__DATA EXCERPTS__
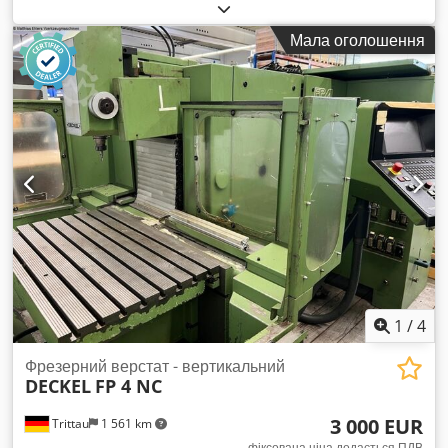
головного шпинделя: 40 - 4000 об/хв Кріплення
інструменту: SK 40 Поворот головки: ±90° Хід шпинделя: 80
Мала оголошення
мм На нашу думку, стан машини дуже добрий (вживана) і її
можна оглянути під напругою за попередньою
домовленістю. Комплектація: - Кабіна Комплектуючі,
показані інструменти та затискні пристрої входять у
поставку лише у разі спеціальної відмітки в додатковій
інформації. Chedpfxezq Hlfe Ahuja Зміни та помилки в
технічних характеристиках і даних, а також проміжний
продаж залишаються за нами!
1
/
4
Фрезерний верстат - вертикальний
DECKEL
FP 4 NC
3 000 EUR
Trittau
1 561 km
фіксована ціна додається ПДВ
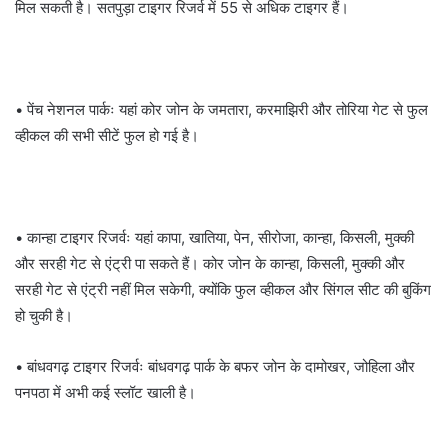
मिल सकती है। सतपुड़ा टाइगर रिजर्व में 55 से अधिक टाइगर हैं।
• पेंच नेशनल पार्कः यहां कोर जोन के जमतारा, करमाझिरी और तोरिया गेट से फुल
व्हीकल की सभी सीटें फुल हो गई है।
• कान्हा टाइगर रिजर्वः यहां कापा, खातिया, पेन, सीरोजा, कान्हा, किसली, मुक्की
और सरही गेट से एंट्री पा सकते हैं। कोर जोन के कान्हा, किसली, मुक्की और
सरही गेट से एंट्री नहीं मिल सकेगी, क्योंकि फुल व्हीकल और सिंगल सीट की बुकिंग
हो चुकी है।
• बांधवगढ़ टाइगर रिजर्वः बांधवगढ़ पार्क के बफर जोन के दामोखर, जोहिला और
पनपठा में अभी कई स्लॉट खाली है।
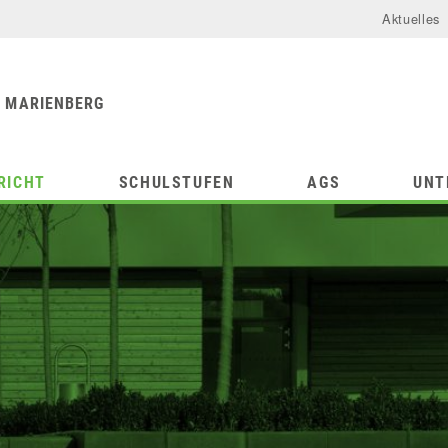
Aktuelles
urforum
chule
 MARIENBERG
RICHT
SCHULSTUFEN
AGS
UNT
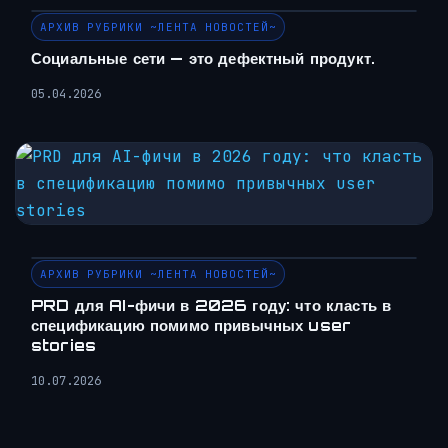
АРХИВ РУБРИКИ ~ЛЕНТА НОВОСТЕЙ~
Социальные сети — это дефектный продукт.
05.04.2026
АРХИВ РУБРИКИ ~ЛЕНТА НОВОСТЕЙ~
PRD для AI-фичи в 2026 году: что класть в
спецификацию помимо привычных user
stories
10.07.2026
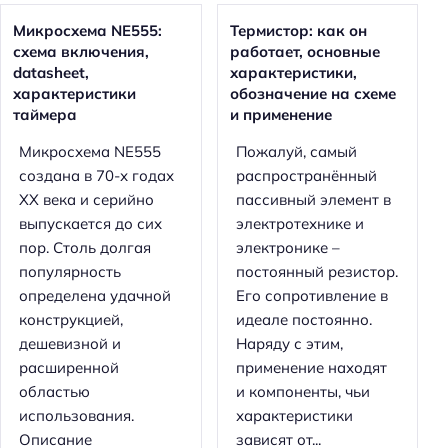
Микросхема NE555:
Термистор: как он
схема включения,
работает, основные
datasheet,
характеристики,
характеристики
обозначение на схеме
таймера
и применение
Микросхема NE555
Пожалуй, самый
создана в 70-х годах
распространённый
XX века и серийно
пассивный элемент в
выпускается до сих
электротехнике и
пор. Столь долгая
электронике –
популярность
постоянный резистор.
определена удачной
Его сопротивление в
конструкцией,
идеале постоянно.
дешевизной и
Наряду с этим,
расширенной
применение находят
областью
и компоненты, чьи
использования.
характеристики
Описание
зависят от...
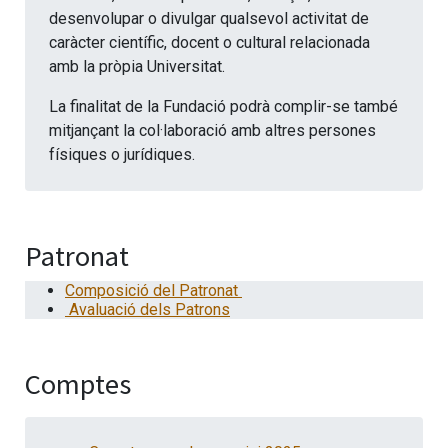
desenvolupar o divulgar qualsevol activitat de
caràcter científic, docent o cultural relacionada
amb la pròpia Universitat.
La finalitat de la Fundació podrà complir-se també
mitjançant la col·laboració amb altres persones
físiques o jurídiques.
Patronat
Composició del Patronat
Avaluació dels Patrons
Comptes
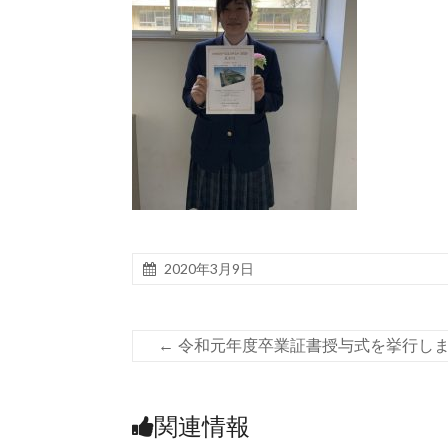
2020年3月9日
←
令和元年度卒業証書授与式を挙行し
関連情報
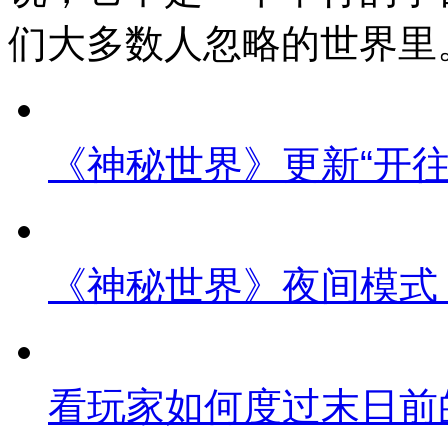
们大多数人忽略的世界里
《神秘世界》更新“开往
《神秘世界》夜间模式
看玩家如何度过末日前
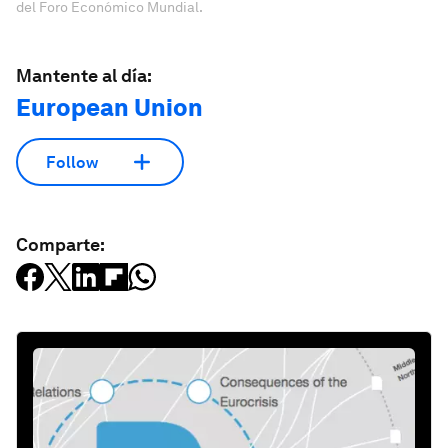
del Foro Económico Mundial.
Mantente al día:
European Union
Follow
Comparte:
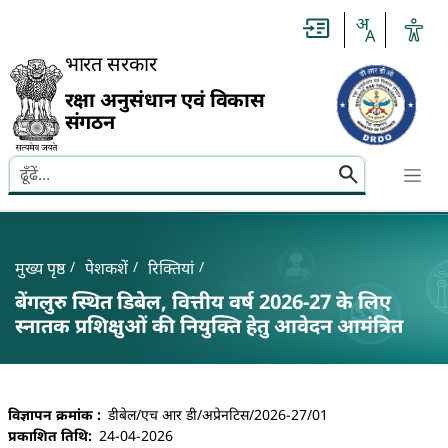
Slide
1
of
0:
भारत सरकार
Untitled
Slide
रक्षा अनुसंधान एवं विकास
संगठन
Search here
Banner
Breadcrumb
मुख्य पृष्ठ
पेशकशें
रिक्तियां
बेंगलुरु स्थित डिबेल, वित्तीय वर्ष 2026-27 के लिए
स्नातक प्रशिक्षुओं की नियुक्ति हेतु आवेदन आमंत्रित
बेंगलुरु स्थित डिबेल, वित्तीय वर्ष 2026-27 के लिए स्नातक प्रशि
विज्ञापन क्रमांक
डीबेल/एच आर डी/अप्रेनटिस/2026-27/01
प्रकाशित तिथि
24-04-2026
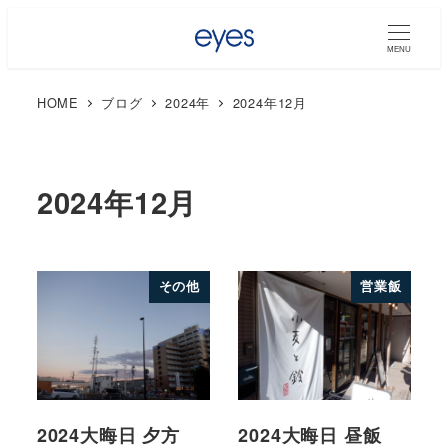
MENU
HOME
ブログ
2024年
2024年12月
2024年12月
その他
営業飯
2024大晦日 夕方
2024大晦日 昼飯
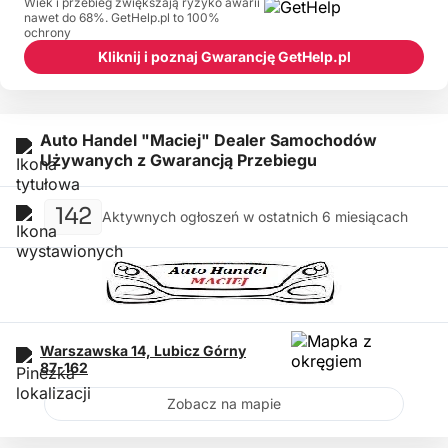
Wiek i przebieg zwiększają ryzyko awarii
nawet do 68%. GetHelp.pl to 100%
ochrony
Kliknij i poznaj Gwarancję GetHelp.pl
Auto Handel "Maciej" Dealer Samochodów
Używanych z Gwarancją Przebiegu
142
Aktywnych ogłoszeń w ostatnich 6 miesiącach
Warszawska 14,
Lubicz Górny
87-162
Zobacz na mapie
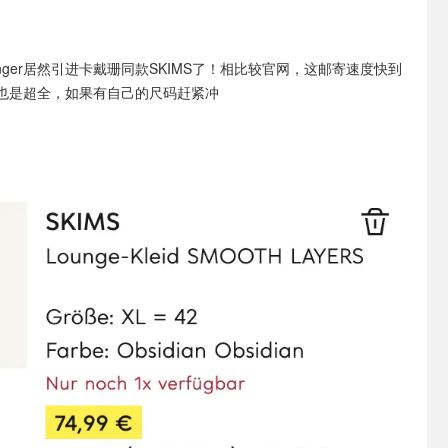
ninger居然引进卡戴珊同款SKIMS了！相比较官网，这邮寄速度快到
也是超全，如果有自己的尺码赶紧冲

__TO DO__
Return the text of every row above line for line, with no changes, and leave the picture placeholders out of your answer.

__SOLUTION TO THE EXERCISE__
головного шпинделя: 40 - 4000 об/хв Кріплення
інструменту: SK 40 Поворот головки: ±90° Хід шпинделя: 80
Мала оголошення
мм На нашу думку, стан машини дуже добрий (вживана) і її
можна оглянути під напругою за попередньою
домовленістю. Комплектація: - Кабіна Комплектуючі,
показані інструменти та затискні пристрої входять у
поставку лише у разі спеціальної відмітки в додатковій
інформації. Chedpfxezq Hlfe Ahuja Зміни та помилки в
технічних характеристиках і даних, а також проміжний
продаж залишаються за нами!
1
/
4
Фрезерний верстат - вертикальний
DECKEL
FP 4 NC
3 000 EUR
Trittau
1 561 km
фіксована ціна додається ПДВ
मिल सकती है। सतपुड़ा टाइगर रिजर्व में 55 से अधिक टाइगर हैं।
• पेंच नेशनल पार्कः यहां कोर जोन के जमतारा, करमाझिरी और तोरिया गेट से फुल
व्हीकल की सभी सीटें फुल हो गई है।
• कान्हा टाइगर रिजर्वः यहां कापा, खातिया, पेन, सीरोजा, कान्हा, किसली, मुक्की
और सरही गेट से एंट्री पा सकते हैं। कोर जोन के कान्हा, किसली, मुक्की और
सरही गेट से एंट्री नहीं मिल सकेगी, क्योंकि फुल व्हीकल और सिंगल सीट की बुकिंग
हो चुकी है।
• बांधवगढ़ टाइगर रिजर्वः बांधवगढ़ पार्क के बफर जोन के दामोखर, जोहिला और
पनपठा में अभी कई स्लॉट खाली है।
Aktuelles
urforum
chule
 MARIENBERG
RICHT
SCHULSTUFEN
AGS
UNT
АРХИВ РУБРИКИ ~ЛЕНТА НОВОСТЕЙ~
Социальные сети — это дефектный продукт.
05.04.2026
АРХИВ РУБРИКИ ~ЛЕНТА НОВОСТЕЙ~
PRD для AI-фичи в 2026 году: что класть в
спецификацию помимо привычных user
stories
10.07.2026
Микросхема NE555:
Термистор: как он
схема включения,
работает, основные
datasheet,
характеристики,
характеристики
обозначение на схеме
таймера
и применение
Микросхема NE555
Пожалуй, самый
создана в 70-х годах
распространённый
XX века и серийно
пассивный элемент в
выпускается до сих
электротехнике и
пор. Столь долгая
электронике –
популярность
постоянный резистор.
определена удачной
Его сопротивление в
конструкцией,
идеале постоянно.
дешевизной и
Наряду с этим,
расширенной
применение находят
областью
и компоненты, чьи
использования.
характеристики
Описание
зависят от...
desenvolupar o divulgar qualsevol activitat de
caràcter científic, docent o cultural relacionada
amb la pròpia Universitat.
La finalitat de la Fundació podrà complir-se també
mitjançant la col·laboració amb altres persones
físiques o jurídiques.
Patronat
Composició del Patronat
Avaluació dels Patrons
Comptes
2020年3月9日
←
令和元年度卒業証書授与式を挙行し
関連情報
们大多数人忽略的世界里
《神秘世界》更新“开往
《神秘世界》夜间模式
看玩家如何度过末日前
del Foro Económico Mundial.
Mantente al día:
European Union
Follow
Comparte:
Slide
1
of
0:
भारत सरकार
Untitled
Slide
रक्षा अनुसंधान एवं विकास
संगठन
Search here
Banner
Breadcrumb
मुख्य पृष्ठ
पेशकशें
रिक्तियां
बेंगलुरु स्थित डिबेल, वित्तीय वर्ष 2026-27 के लिए
स्नातक प्रशिक्षुओं की नियुक्ति हेतु आवेदन आमंत्रित
बेंगलुरु स्थित डिबेल, वित्तीय वर्ष 2026-27 के लिए स्नातक प्रशि
विज्ञापन क्रमांक
डीबेल/एच आर डी/अप्रेनटिस/2026-27/01
प्रकाशित तिथि
24-04-2026
MENU
HOME
ブログ
2024年
2024年12月
2024年12月
その他
営業飯
2024大晦日 夕方
2024大晦日 昼飯
Wiek i przebieg zwiększają ryzyko awarii
nawet do 68%. GetHelp.pl to 100%
ochrony
Kliknij i poznaj Gwarancję GetHelp.pl
Auto Handel "Maciej" Dealer Samochodów
Używanych z Gwarancją Przebiegu
142
Aktywnych ogłoszeń w ostatnich 6 miesiącach
Warszawska 14,
Lubicz Górny
87-162
Zobacz na mapie
ninger居然引进卡戴珊同款SKIMS了！相比较官网，这邮寄速度快到
也是超全，如果有自己的尺码赶紧冲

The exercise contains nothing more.